Does the commitment not to own, operate or invest in facilities for the extraction, transportation, storage, or distribution of commodities, adequately insulate a FHC from risks associated with such facilities, including financial risk, storage risk, transportation risk, reputation risk, and legal and environmental risks?

What negative effects, if any, would a FHC's subsidiary depository institution experience if the parent FHC was not able to engage in Complementary Commodities Activities?

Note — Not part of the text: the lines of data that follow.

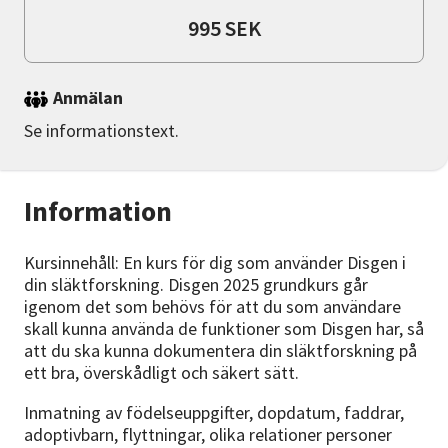
995 SEK
Anmälan
Se informationstext.
Information
Kursinnehåll: En kurs för dig som använder Disgen i
din släktforskning. Disgen 2025 grundkurs går
igenom det som behövs för att du som användare
skall kunna använda de funktioner som Disgen har, så
att du ska kunna dokumentera din släktforskning på
ett bra, överskådligt och säkert sätt.
Inmatning av födelseuppgifter, dopdatum, faddrar,
adoptivbarn, flyttningar, olika relationer personer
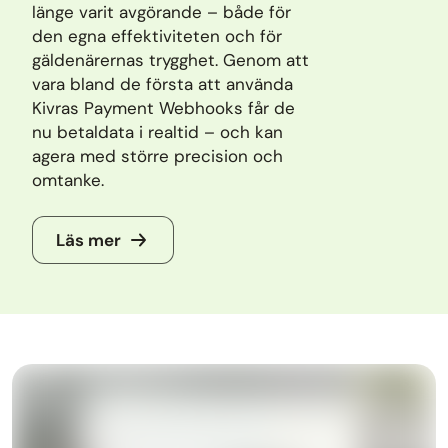
länge varit avgörande – både för
den egna effektiviteten och för
gäldenärernas trygghet. Genom att
vara bland de första att använda
Kivras Payment Webhooks får de
nu betaldata i realtid – och kan
agera med större precision och
omtanke.
Läs mer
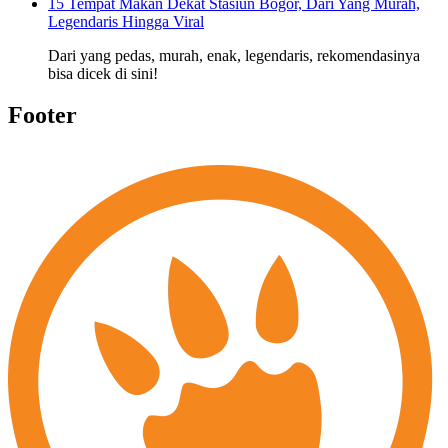
15 Tempat Makan Dekat Stasiun Bogor, Dari Yang Murah,
Legendaris Hingga Viral
Dari yang pedas, murah, enak, legendaris, rekomendasinya
bisa dicek di sini!
Footer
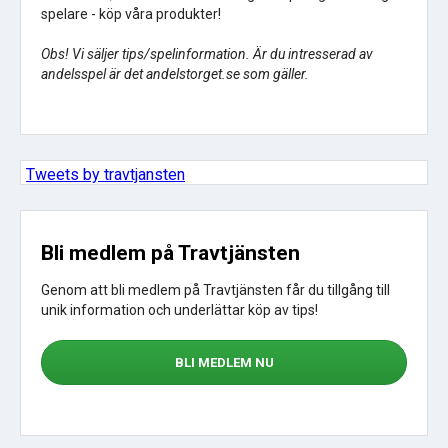
spelare - köp våra produkter!
Obs! Vi säljer tips/spelinformation. Är du intresserad av
andelsspel är det andelstorget.se som gäller.
Tweets by travtjansten
Bli medlem på Travtjänsten
Genom att bli medlem på Travtjänsten får du tillgång till
unik information och underlättar köp av tips!
BLI MEDLEM NU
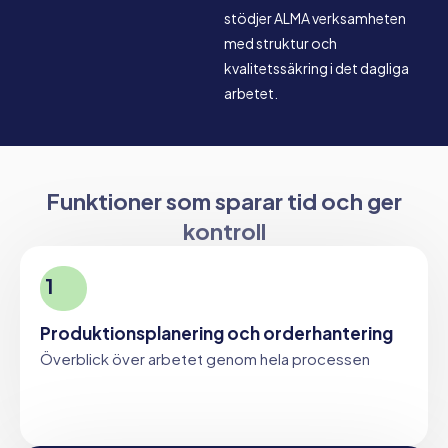
stödjer ALMA verksamheten
med struktur och
kvalitetssäkring i det dagliga
arbetet.
Funktioner som sparar tid och ger
kontroll
1
Produktionsplanering och orderhantering
Överblick över arbetet genom hela processen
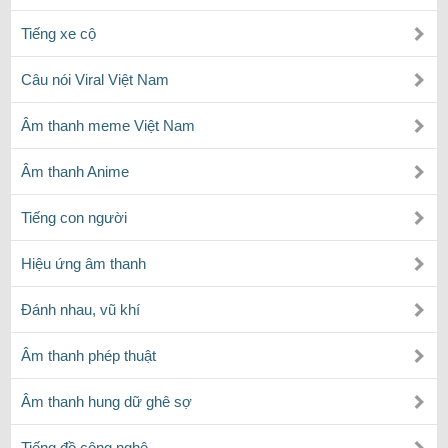
Tiếng xe cộ
Câu nói Viral Việt Nam
Âm thanh meme Việt Nam
Âm thanh Anime
Tiếng con người
Hiệu ứng âm thanh
Đánh nhau, vũ khí
Âm thanh phép thuật
Âm thanh hung dữ ghê sợ
Tiếng đồ công nghệ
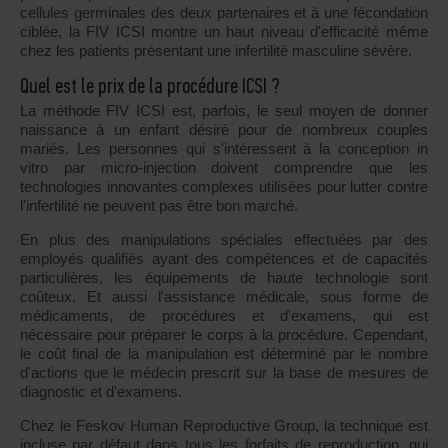
cellules germinales des deux partenaires et à une fécondation
ciblée, la FIV ICSI montre un haut niveau d'efficacité même
chez les patients présentant une infertilité masculine sévère.
Quel est le prix de la procédure ICSI ?
La méthode FIV ICSI est, parfois, le seul moyen de donner
naissance à un enfant désiré pour de nombreux couples
mariés. Les personnes qui s'intéressent à la conception in
vitro par micro-injection doivent comprendre que les
technologies innovantes complexes utilisées pour lutter contre
l'infertilité ne peuvent pas être bon marché.
En plus des manipulations spéciales effectuées par des
employés qualifiés ayant des compétences et de capacités
particulières, les équipements de haute technologie sont
coûteux. Et aussi l'assistance médicale, sous forme de
médicaments, de procédures et d'examens, qui est
nécessaire pour préparer le corps à la procédure. Cependant,
le coût final de la manipulation est déterminé par le nombre
d'actions que le médecin prescrit sur la base de mesures de
diagnostic et d'examens.
Chez le Feskov Human Reproductive Group, la technique est
incluse par défaut dans tous les forfaits de reproduction, qui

How effective is the current value-at-risk capital framework in addressing the risk arising from holdings of physical commodities? Would additional or different capital requirements better address the potential risks?

Source: Federal Reserve.

In December, for example, Deutsche Bank announced it “is significantly scaling back its commodities business,” exiting dedicated trading desks for energy, agriculture, base metals, and dry bulk. “This move responds to industry-wide regulatory change,” it said in a press release. That same month, Morgan Stanley announced it would sell a unit engaged in the storage, trading, and transportation of oil and refined products. Earlier in the year, JPMorgan Chase said it will sell or spin-off its physical commodities business.

Those moves create something of a Catch-22 for banks. The Fed, in its ANPR, suggests their ability to separate those business lines without material financial losses may mean those business lines were not meaningfully connected financial activity, the basis for permission in the first place. Unlike its peers, Goldman Sachs, as recently as in a call last month with investors, has pledged to stay the course, as its commodities activities are crucial to its business and for investors.

“If you speak to end-users, they are concerned about who they are going to trade with,” says Marvin Goldstein, a partner at the law firm Stroock, which focuses on commodities, derivatives, and energy law. “Who will be there to provide the hedging services they need? Who do you do a long-term hedge deal with that has a high credit rating? Commercial users are concerned there will be nobody to trade with and don't know who is going to provide liquidity to the market.”

“Banks play an essential, if poorly understood, role in assuring the smooth functioning of the commodity markets,” says a recent study by the Securities Industry and Financial Markets Association and market research firm IHS. Cited as benefits of banks participating in physical commodity markets are orderly and efficient markets, providing market making, and ensuring efficient pricing.

“The consequences of impairing this role could be far-reaching and negative,” the study adds. Independent oil and gas producers would have limited ability to hedge the price risks associated with investment and inventory. Airlines, for example, vulnerable to jet fuel prices, could be put at risk. Refineries could be shut down, leading to higher gasoline prices.

“What you may hear back from the affected banking organizations is a caution to the Fed not to tread too harshly, and keep in mind the reason that these activities were approved in the first place is because of their public benefits,” Horn says. “The Fed was effectively concluding that the activity is complementary to a financial activity. That requires Fed action on individual applications and, in each case, the Fed [already] had to consider the public benefits, risks to the bank, and whether or not the organization had the proper policies and procedures to manage and oversee the activity.”